人類が初めて「何もない空間」を自由自在にデザインする力を手に入れた瞬間である。
実は、これまでの化学は「物質がどこにあるか」にのみ執着してきた。
だが、MOFの発想は根本から異なる。
物質ではなく、物質に囲まれた「穴」の形をどう作るかに焦点を当てたのだ。
つまり、建築家が部屋の間取りを設計するように、分子レベルで空間を設計するのである。
この発想の転換こそが、現代化学における最大のブレイクスルーだと言っても過言ではない。
ロブソン氏が1989年に提唱した概念は、当時、極めて衝撃的であった。
彼は、炭素原子が持つ4本の「腕」という性質を、より巨大な分子で再現しようとしたのだ。

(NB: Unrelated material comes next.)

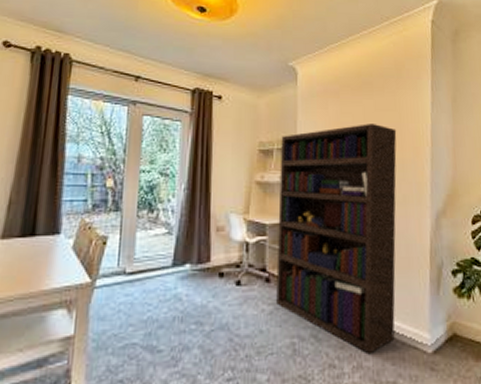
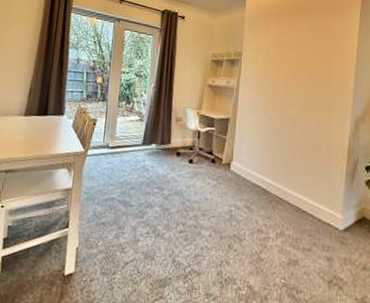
bookcase: present [276,124,397,355] -> none [219,42,327,226]

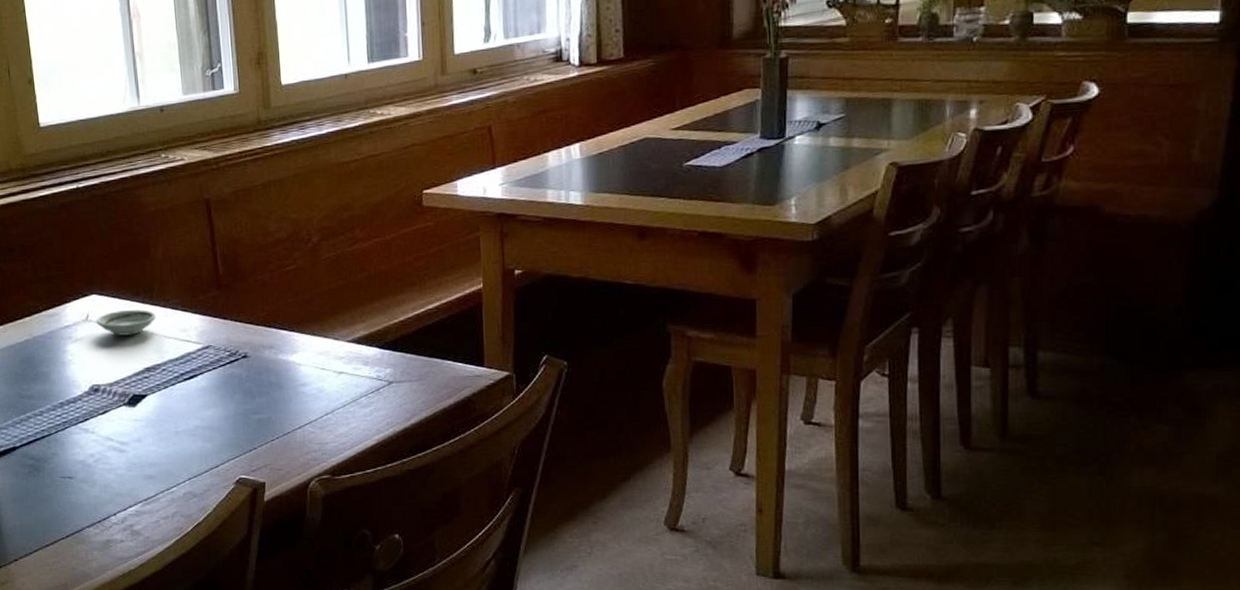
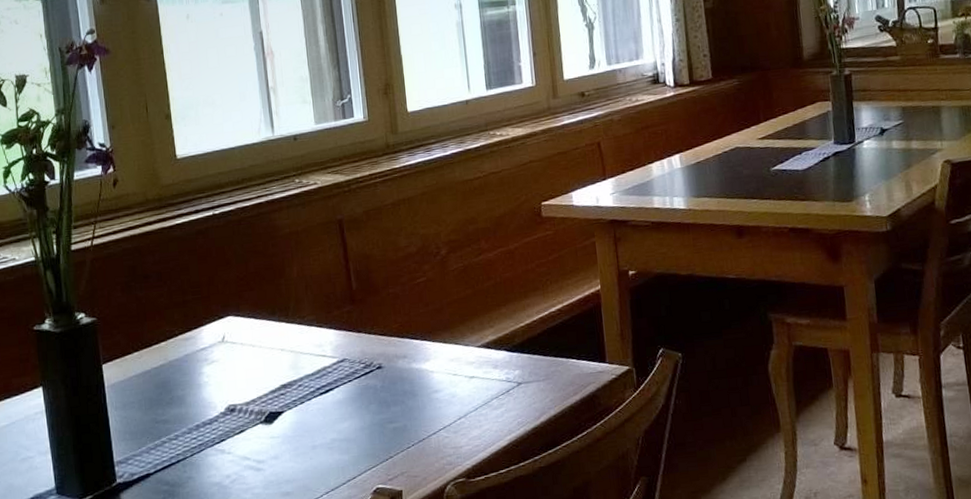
saucer: present [96,310,156,336] -> none [232,328,292,355]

具体的には、メタンの腕の先にフェニル基やニトリル基を結合させた巨大な有機分子を用いる。
そこに接着剤として金属イオンを導入することで、広大なジャングルジムのような構造体を構築した。
これが、金属有機構造体の原点である。
しかし、初期のMOFには致命的な欠陥が存在した。
それは、構造体としての圧倒的な不安定さである。
巨大な空間を内包するということは、中身が空っぽの状態では自重で潰れてしまうことを意味する。
実際に、初期のモデルは中の分子を取り除こうとすると、建物が崩壊するように壊れてしまった。
だからこそ、この理論が実用化されるまでには、さらなる天才たちの介入が必要だったのである。
この「空間の建築学」が、地球規模の課題を解決する鍵となる。
| 項目 | 従来の結晶構造(ダイヤモンド等) | 金属有機構造体 |
|---|---|---|
| 構成単位 | 原子レベル | 分子・クラスターレベル |
| 設計の自由度 | 低い(自然界の法則に依存) | 極めて高い(人工的にデザイン可能) |
| 空間の割合 | 極小 | 極大(体積のほとんどが空洞) |
| 主な機能 | 硬度・導電性など | 分子の吸着・貯蔵・分離 |
「呼吸する個体」がもたらした機能性の革命

ロブソン氏が種をまいたMOFの概念に、命を吹き込んだのが北川進氏である。
1992年から2000年代にかけて、北川氏は「不安定さ」という壁を技術で乗り越えた。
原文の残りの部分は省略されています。